Opinion: Are pull-up door flaps back in style again?

By daryl, 10 June 2021

When I was growing up, there were several things that withstood the tide of change as I went from the back seat of one Proton to another. Things like Blaupunkt cassette players, air-con 'sejuk beku' and flimsy pull-up door handles; you know, the kind that’s flushed to the door which you lift with four fingers in the hopes that it doesn’t snap in half. 

We also had a Perodua Kancil 850 EX back in the day, finished in a whimsical, yam-purple hue. By the time it was sold, only one of its door handles still had colour on it – the rest were unpainted replacements. 

I remember staring at cars sporting pull-out handles, the kind that’s most common today, in envy at the time. Mercs always had them. And only the most elite products of mainstream brands – think Honda Legend and Hyundai XG – would follow suit back in the 90s’. 

It wasn’t necessarily a case of cheap versus expensive cars, though. Pull-up handles were once the industry standard. Even BMWs up till the E38 7 Series and E39 5er had them. Which brings us to the new BMW 4 Series Gran Coupe (pictured above)… 

Forget its massive pair of kidney grilles, or the fact that it’s probably the first fossil fuel offshoot of a modern-day electric car (well, kinda). The first thing that caught my eye about the G24 4GC was the fact that it inherited the flush, pull-up door flaps from its electric counterpart, the BMW i4. 

taycan
bmw i4

It’s oddly nostalgic to see these on a brand-new car in 2021. But I guess that’s one way of changing things up when even cheap runabouts like the Perodua Axia and Proton Saga have gone the other way, be it for cost or safety reasons. 

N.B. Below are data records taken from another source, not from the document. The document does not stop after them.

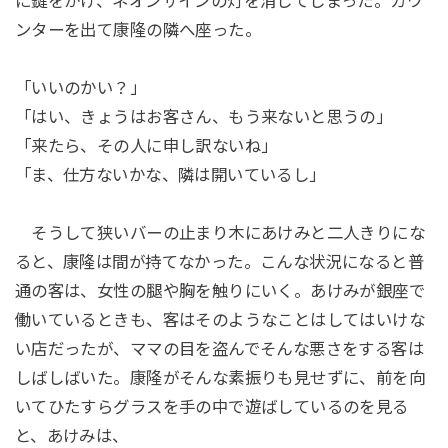
に鍵をかけ、ネオンサインの灯を消してしまった。カウ
ンターを出て康隆の隣へ座った。
「いいのかい？」
「はい、きょうはお客さん、もう来ないと思うの」
「来たら、その人に申し訳ないね」
「ま、仕方ないかな、隣は開いているし」
そうして狭いバーの止まり木にあけみと二人きりにな
ると、康隆は間が持てなかった。こんな状況になると普
通の客は、女性の腿や胸を触りにいく。あけみが銀座で
働いているときも、客はそのようなことはしてはいけな
い店だったが、ママの目を盗んでそんな悪さをする客は
しばしばいた。康隆がそんな素振りも見せずに、前を向
いてひたすらグラスを手の中で遊ばしているのを見る
と、あけみは、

BMW isn’t even the first to bring pull-up door flaps back in fashion – Porsche beat the Bavarian outfit to it with the Taycan, albeit with a fancier, retractable mechanism that’s not unlike the flush handles seen on newer Astons, Jags, Land Rovers and Teslas. 

Such fixtures probably make more sense in electric cars where every fraction of drag coefficient counts towards range and overall efficiency. But the fact that you’ll now see them on a six-cylinder M440i xDrive Gran Coupe, which is practically a 'sexier' version of the M340i that's so sweet to drive, suggests that a shift in trend might be on the horizon. 

After all, if things like flat dashboards, analogue clocks and wood trim can be cool again, why not flappy handles? On that note, don’t rule out a comeback for gear levers and handbrakes either. 

Who knows what the future has in store for us?